**PROBLEM STATEMENT**
In the records below, find the line containing "fx_px: 1765"; copy exactly that line and all lines after it to the end, and nothing else.

**PROVIDED MATERIAL**

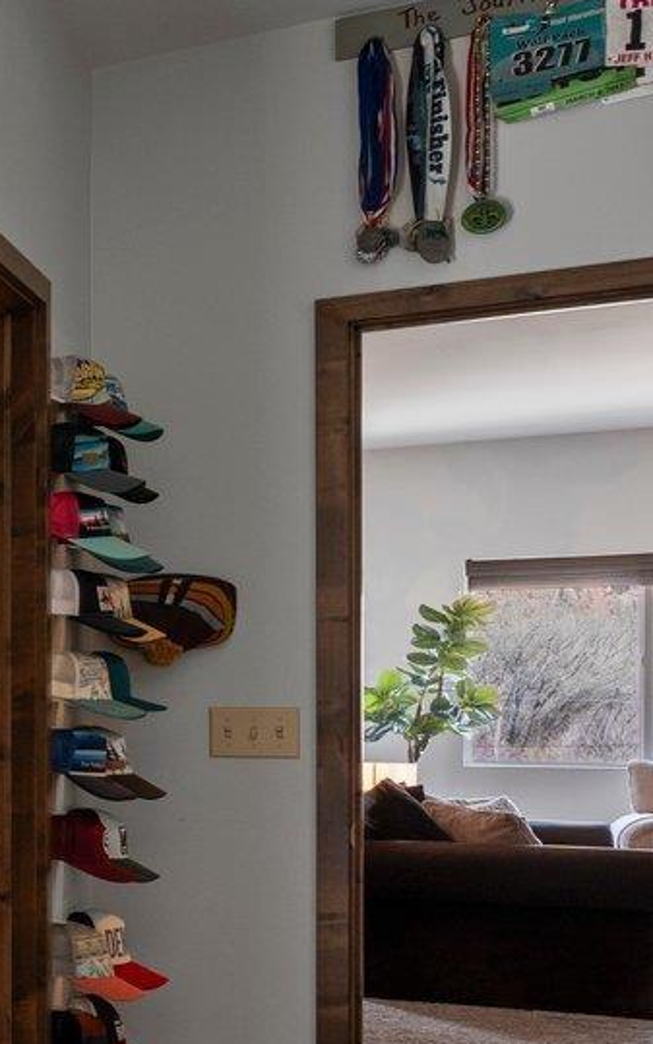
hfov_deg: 12.8
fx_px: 1765
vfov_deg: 32.6
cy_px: 733
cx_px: -1114
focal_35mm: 62
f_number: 8
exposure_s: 1/4
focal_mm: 16
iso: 400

**EXPECTED ANSWER**
fx_px: 1765
vfov_deg: 32.6
cy_px: 733
cx_px: -1114
focal_35mm: 62
f_number: 8
exposure_s: 1/4
focal_mm: 16
iso: 400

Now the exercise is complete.